It’s the filtering, stupid

I’ve been struggling for a while around a very big concept – how to bring scientific publishing to the modern web world of social, collaborative creation. Yes, the current science publishing system is indeed a social, collaborative effort, but I think it quite weak when using current online tools. So I’ve been spending a lot of time thinking of all the places the current system could be helped by all the tools I use daily in the social, living, collaborative Web.

Ugh. Big Gulp, indeed. So, the best I can do is break it down into smaller chunks. Partly because different parts of the find-navigate-recombine-contribute cycle of scientific publishing are at different Web-savviness. Partly because it’s easier to digest for me. And partly because some parts are more likely to change sooner than other parts.

Finding and navigating

If you take the progression of content being generated on the Web, it just seems to be getting easier to publish and more fine-grained. We went from big publishing houses, putting out digital representations of physical units, such as The Article, or The Paper, or The Book. Search and index sites like Google and Yahoo stepped in to help us find and navigate all the Stuff. And the letter to the Webmaster became the feedback channel.

Things quickly got pared down to the blog post size and a democratization of tools causing an explosion of all sorts of info on the Web. RSS feed readers and personal home pages stepped in to help us manage these morsels of information. Comments and new posts became the feedback channel.

The latest push in data generation has been nano-sized grains of info, flooding us through Facebook, Twitter, and all sorts of status update services. Used to keeping up with things by reading everything, we have become stuck just keeping up with what others might be saying. And our tools to follow this are just not keeping up.

I was banging my head trying to summarize what this was. At Le Web, I found myself hearing things related to “filtering”. I realize now that this thought might have been triggered by a good talk by Clay Shirky (which I only discovered recently through my tweeps) on filter breakdown – if you can’t keep up with the stream then your filter is broken.

That gave me the word I was missing to describe the first and what I see largest issue with the future of science publishing. Indeed, I see filtering as a problem that is relevant to personal social Web use and even to business use of the social Web.

Linearity

The current filter tools we use, such as Google or Technorati, are too linear (an earlier rant of mine on this topic). You need to go through each item in turn, and the hierarchy is linear. There is very little by way of discovering new things or understanding the conceptual relationships between items other than order in a list. While I am at it, blogs are linear too. When there are more than five comments, the conversation breaks down and it’s between the poster and the commenter. What’s more, after more than five comments per post, a blog becomes less a conversation with the poster, since keeping up with all that can be difficult.

Personal home pages, such as NetVibes are not the solution, since they are still set up by the user and still require the user to read things. No help from the tool except managing the multiple streams. Even sites like Alltop seem to be curated pages for mulitple feeds. No help from the tool, once more.

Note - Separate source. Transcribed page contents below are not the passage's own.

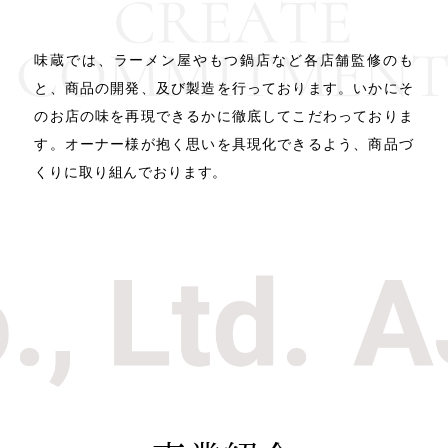
味蔵では、ラーメン屋やもつ鍋店など各店舗監修のも
と、
商品の開発、及び製造を行っております。
いかにそ
のお店の味を再現できるかに徹底して
こだわっておりま
す。
オーナー様が抱く思いを具現化できるよう、
商品づ
くりに取り組んでおります。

I have been watching as various multi-dimensional search engines for various particular streams have appeared. Since I use Twitter a lot, I have been more keen to see a new tool to follow Twitter (and was happy that Twitter bought Summize). Indeed, for work, I find Twitter useless due to the volume of of the data stream and my desire to follow and participate in that stream. There are no tools that do this. The tools I have seen are simple word counters (Twitstat, twitt(url)y, Twitscoop, twitrratr) and can have serious failures (for example in this pic, see how a negative reaction was misconstrued)

Semantics anyone?

Folks have been talking a long time about a semantic web, where “meaning” added to information makes that information in some way richer. There are a ton of tools out there based on semantics and folks thinking and working on it. And there are some interesting search engines for the sciences, such as DeepDyve, NextBio, and Knewco, all of which layer some form of multi-dimensional interface on top of search data.

In the social Web space, there is one company that I have been talking with a bit, Crimson Hexagon (hopefully, more on them later). They semantically analyze feeds of data for sentiment analysis.

But, many of these seem like librarian jobs, where much of the semantics is hard-coded in the data as it is classified and created or by data-mining static sets of data. I’d like to see semantics arising out of the use and creation of the data, much like people tagging their photos have added a layer of semantics in Flickr, rather than some librarian in the company data-mining all the time.

The closes analogy I get to explain user-generated semantics versus librarian-style categorization is the difference between Yahoo 1996, with its cadres of employees manually cataloguing the Web, versus Delicious, where the users do it as part of their regular, personal, use of the service. Another analogy I like to use is how paths on a commons can be designed: don’t put down paths at first and then observe where the grass is worn down, indicating optimal user paths.

Water water everywhere

I think it’s great that there are so many folks working on this. But, the Semantic Web has been expected for a long time, but we’ve been too busy being geeky rather than applying it for something useful. The services above are all going in a good direction, though, and all of them are trying to get all that stuff on the web and filter it.

I feel that this year someone will come out with a wizz-bang search tool that throws in some form of semantics (part librarian, a priori, and part user-generated) and simple but powerful visualization and navigation of relationships between results. I think there’s still a hole for a tool to allow individuals or corporations navigate streams of data. The companies above are all trying it in their own particular way.

Is there a winner in any of them? Or will one arise that takes the most useful features of each of these?